Phosphorylation of WalRSpn with acetyl phosphate was carried out as described earlier (59) with the following modifications. WalRSpn (N)-His (11.8 μM) was incubated with 40 mM acetyl phosphate (Fluka) in reaction buffer (50 mM Tris-HCl [pH 7.4], 200 mM KCl, 4 mM MgCl2, and 40% [vol/vol] glycerol) for 75 min at 37°C. Excess acetyl phosphate was removed by using spin desalting columns (Pierce). The recovery of WalRSpn~P was ≈50% after desalting as determined by the DC protein assay. Desalted WalRSpn~P was incubated at 25°C in the presence or absence of ADP (13.2 μM) (t = 0). At times ranging from 10 min to 22.5 h, samples were removed, and the amounts of WalRSpn~P and WalRSpn were determined by reversed-phase HPLC using a Phenomenex Jupiter 300A C4 column and a Shimadzu 10A HPLC system (33, 59). Eluent A was composed of 20% (vol/vol) acetonitrile and 0.1% (vol/vol) trifluoroacetic acid in water, and eluent B was composed of 60% (vol/vol) acetonitrile and 0.1% (vol/vol) trifluoroacetic acid in water. A linear gradient from 50% eluent A plus 50% eluent B to 100% eluent B (no eluent A) was formed during a period of 18 min at a flow rate of 1 ml/min. Proteins were detected by monitoring the A220. The relative amounts of WalRSpn~P and WalRSpn were calculated from peak areas and normalized to starting samples, which contained ≈85% WalRSpn~P. The half-lives of WalRSpn~P were calculated from exponential decay plots with time (GraphPad Prism), where the rate constant of autodephosphorylation, kauto, was ln2/t1/2 (98).

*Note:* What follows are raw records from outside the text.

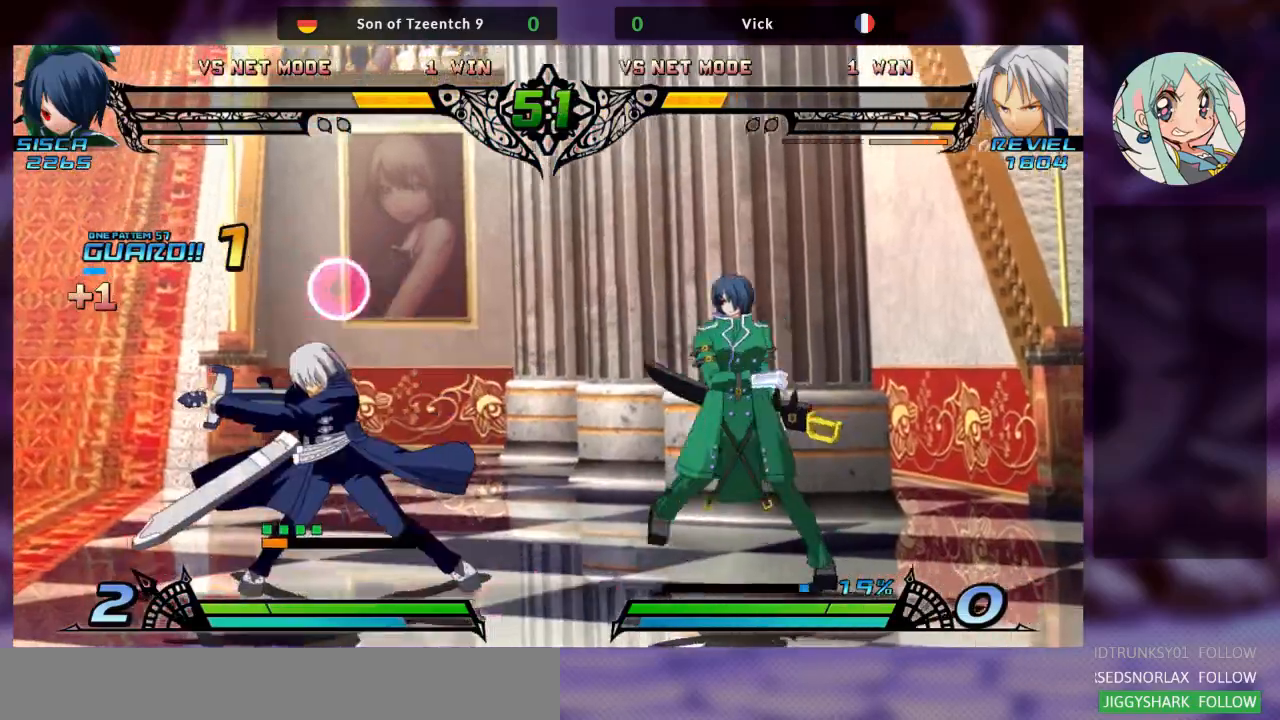
{"dt_ms": 500, "buttons": [], "left_stick": "center", "events": [[433, "left_stick", "center"]]}
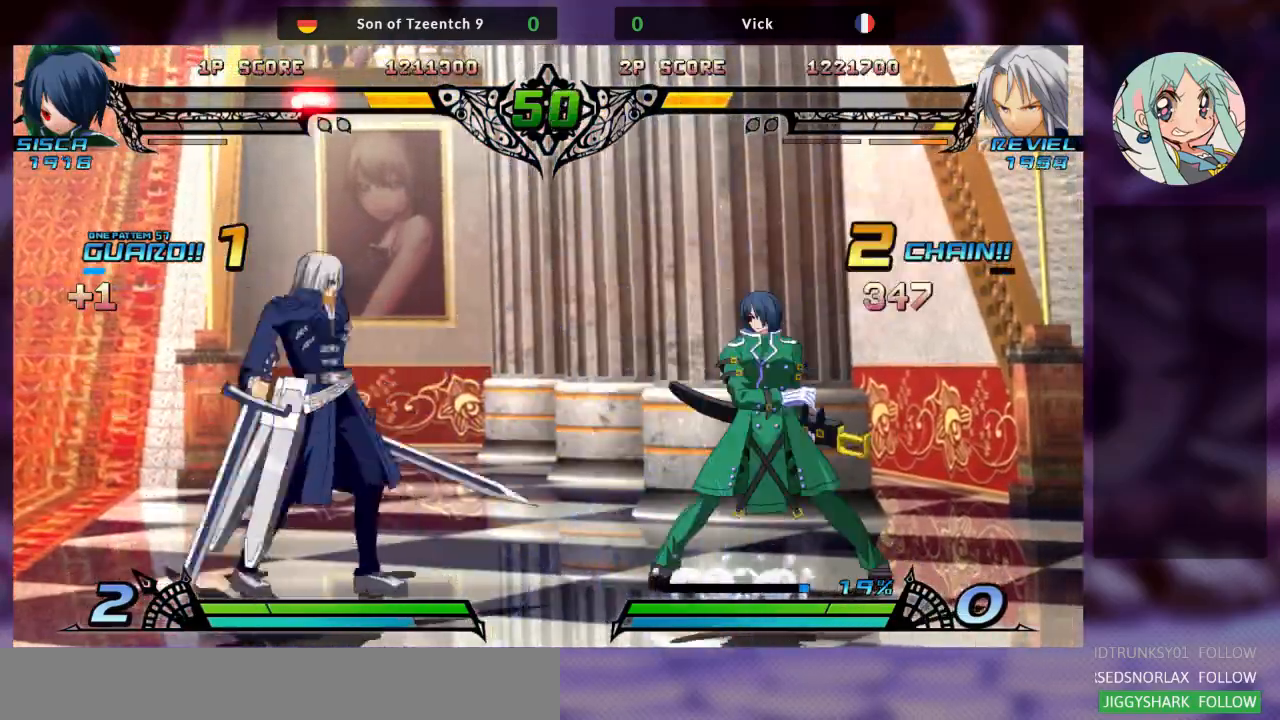
{"dt_ms": 1000, "buttons": ["TRIANGLE"], "left_stick": "right"}
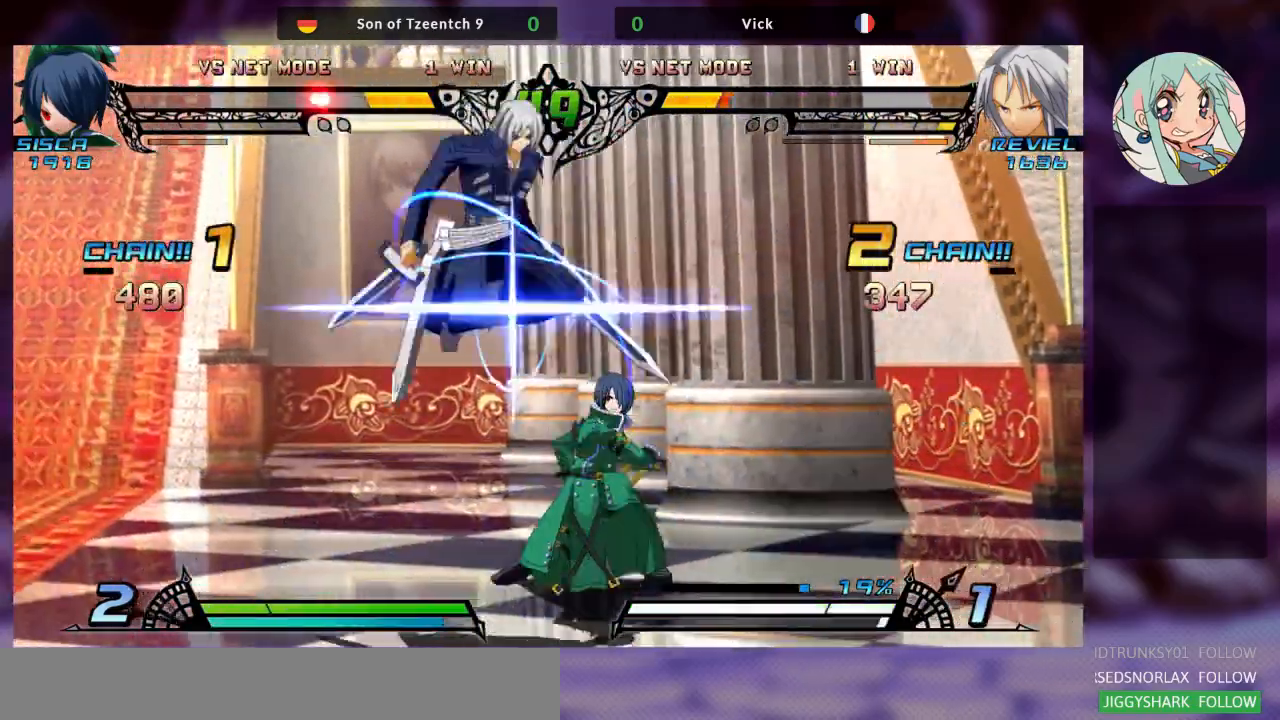
{"dt_ms": 1000, "buttons": [], "left_stick": "left"}
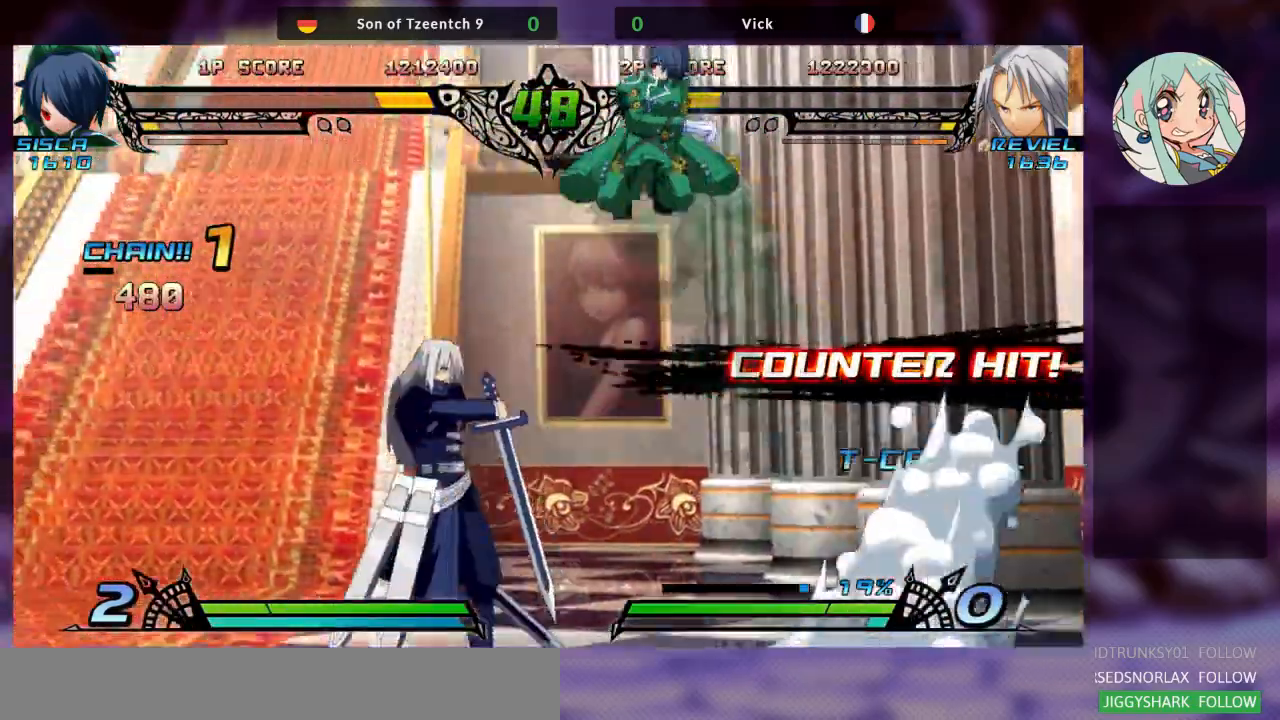
{"dt_ms": 500, "buttons": ["SQUARE"], "left_stick": "left", "events": [[500, "SQUARE", "down"]]}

WalRSpn~P dephosphorylation catalyzed by WalKSpn PAS+ constructs in the presence of nucleotide cofactors was determined as follows. Desalted WalRSpn~P (5.9 μM) was incubated in the presence of WalKSpnΔN35 (C)-His (2.0 μM) at 25°C in 50 mM Tris-HCl (pH 7.4 or 7.8), 200 mM KCl, 2 mM MgCl2, and 40% glycerol. The following nucleotide cofactors were added to some of the reaction mixtures: ATP (13.2 μM), ATP-γS (13.2 μM), or ADP (13.2 or 120 μM). Samples were removed at time points ranging from 10 min to 5 h, and the extent of WalRSpn~P dephosphorylation was determined by C4-HPLC as described above. The rate constant for dephosphorylation of WalRSpn~P in the presence of WalKSpn was determined by the following formula: k = ln2/t1/2 − ln2/t1/2 auto, where t1/2auto is the half-life of WalRSpn~P in the absence of histidine kinase (98).

WalRSpn~P dephosphorylation catalyzed by WalKSpn DHp mutants was determined at 25°C as described above in reactions containing desalted WalRSpn~P (4.3 to 5.8 μM), WalKSpnΔN35 (N)-Sumo (3.0 μM), WalKSpnΔN35 H218A (N)-Sumo (2.1 μM), or WalKSpnΔN35 T222R (N)-Sumo (1.7 μM), and ADP (9.5 to 12.8 μM). WalRSpn~P dephosphorylation catalyzed by WalKSpn PAS domain mutants was determined at 25°C as described above in reactions containing desalted WalRSpn~P (4.7 to 5.3 μM), WalKSpnΔN195 (N)-Sumo (2.1 μM), WalKSpnΔN195 (C)-His (2.2 μM), WalKSpnΔN35 D133N,N136Y,L140R (N)-Sumo (2.6 μM), or WalKSpnΔN35 ΔPAS[104-198] (N)-Sumo (1.8 μM), and ADP (11.0 to 11.9 μM).

CD spectroscopy of wild-type and mutant WalKSpn constructs.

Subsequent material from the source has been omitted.